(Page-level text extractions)
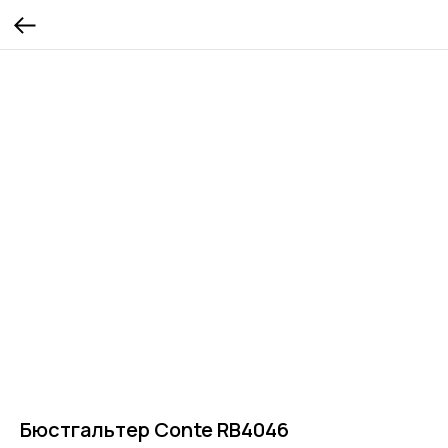
Бюстгальтер Conte RB4046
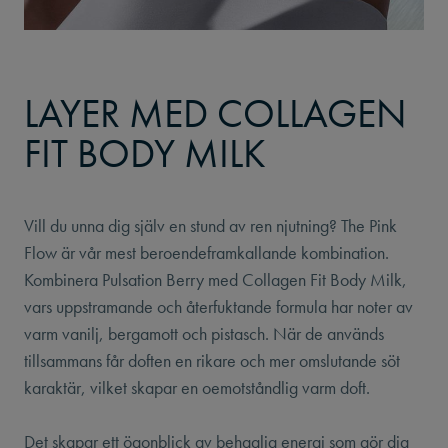
LAYER MED COLLAGEN
FIT BODY MILK
Vill du unna dig själv en stund av ren njutning? The Pink
Flow är vår mest beroendeframkallande kombination.
Kombinera Pulsation Berry med Collagen Fit Body Milk,
vars uppstramande och återfuktande formula har noter av
varm vanilj, bergamott och pistasch. När de används
tillsammans får doften en rikare och mer omslutande söt
karaktär, vilket skapar en oemotståndlig varm doft.
Det skapar ett ögonblick av behaglig energi som gör dig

BRIEF ▸
Starting from the line containing "varm vanilj, bergamott", repeat each line through the end of the entries, exactly.

SOLUTION FOR THIS EXERCISE ▸
varm vanilj, bergamott och pistasch. När de används
tillsammans får doften en rikare och mer omslutande söt
karaktär, vilket skapar en oemotståndlig varm doft.
Det skapar ett ögonblick av behaglig energi som gör dig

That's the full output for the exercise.